Conversely, difficult-to-use devices can impact patient compliance, especially if the devices have technical issues that result in glitchy or buggy interfaces. Instead, clinical trial sponsors should design software that engages patients with usable, inclusive, and validated interfaces that minimize patient fatigue and lower the risk of disruptions to data collection.
While the patient experience is central to the design of eCOA solutions, keeping sites in mind ensures that the technology works well within the broader ecosystem of a clinical trial. Sites are crucial for operational success, data integrity, and providing ongoing support to patients, so developing solutions that are user-friendly for both groups will lead to better outcomes for everyone involved in the trial.
#4 Leverage proven third-party validation expertise
Faced with multiple development costs when deploying connected devices in their clinical studies, some sponsors may choose to handle processes like device validation internally.
However, organizations that develop their connected device technology for eCOA or other digital health applications internally are more likely to incur greater costs than those that partner with clinical and analytical validation experts. The performance requirements for these devices may vary from one study to another, meaning a sensor or monitor that worked in a similar study might not meet the needs of a closely related one.
For instance, a clinical study tracking atrial fibrillation in high-risk patients requires a heart rate sensor with a higher sensitivity and accuracy than one evaluating longitudinal resting heart rate in healthy young athletes. These considerations will help guide device validation and ensure sponsors choose the right devices to include in their studies.
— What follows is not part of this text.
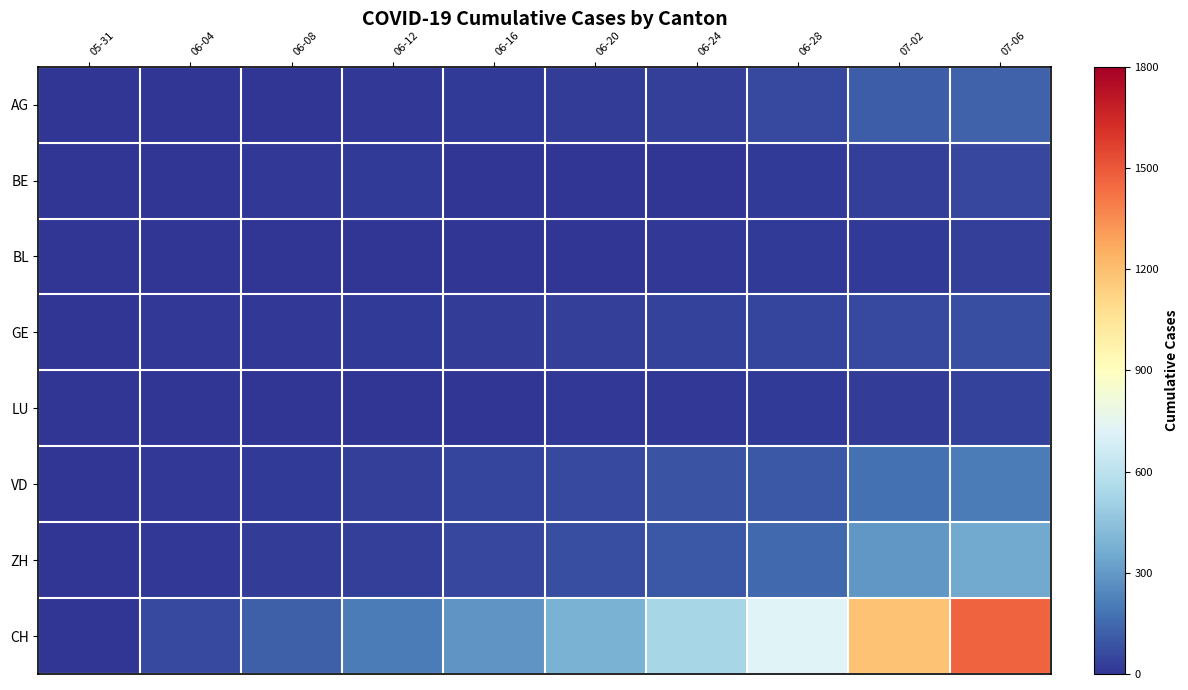

Which has a higher value, 07-06 or 06-20?

07-06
The Future of Wearable Devices
McKinsey recently called out the potential of wearable devices as part of the trend in increasing secondary endpoints per trial for companies looking to maximize the values of their studies:
“…technologies enabling continuous patient monitoring—such as wearable devices—will support digital biomarkers as secondary endpoints. These will enable monitoring of nuanced, continuous real-time changes in disease progression and treatment response that traditional endpoints might miss.”
While promising, there are challenges to deploying wearable devices effectively. Successful eCOA clinical studies require well-designed, reliable technology (and connected devices) that work effectively to enable continuous patient engagement and reduce patient burden while minimizing impacts to data quality.